The structured settlements are becoming popular with the settlement of claims for people who have suffered in injury in an accident or due to medical negligence. Internal Revenue Code Section 104(a) (3) establishes that payment under disability policies as compensation for personal injuries is excluded from gross income. Structured settlements are specifically beneficial in this case because they not only assure that the person receives the benefits of the settlement amount but also receives a continuous flow of non-taxable income to support his needs. These hold true in case the person injured is a child/minor as the settlements are backed by top-rated highly credible insurance companies. These fulfill the need for a stable and guaranteed constant flow of income for some time etc. to fund the educational, medical and other needs of the individual.
The non-qualified structured settlements apply for the cases that do not qualify under the qualified settlements category. These are for cases of non-personal injury loss such as Race Discrimination, divorce, sexual harassment of non-physical origin of claim etc.

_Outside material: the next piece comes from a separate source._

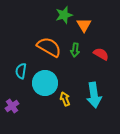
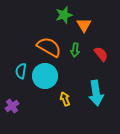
red semicircle: rotated 21 degrees clockwise
cyan circle: moved 7 px up
cyan arrow: moved 2 px right, 2 px up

These non-qualified structured settlements do not qualify under section 130(c) of the Internal Revenue Code that sets specific conditions to be met in order for the liability assignment to retain its "qualified" or tax exempt status. These taxes accrue only on the part of the amount received in a particular year. Moreover, they claimants can save themselves from this liability by paying the tax on entire lump sum immediately if they want to get rid of the risk of fluctuations on interest rates in future.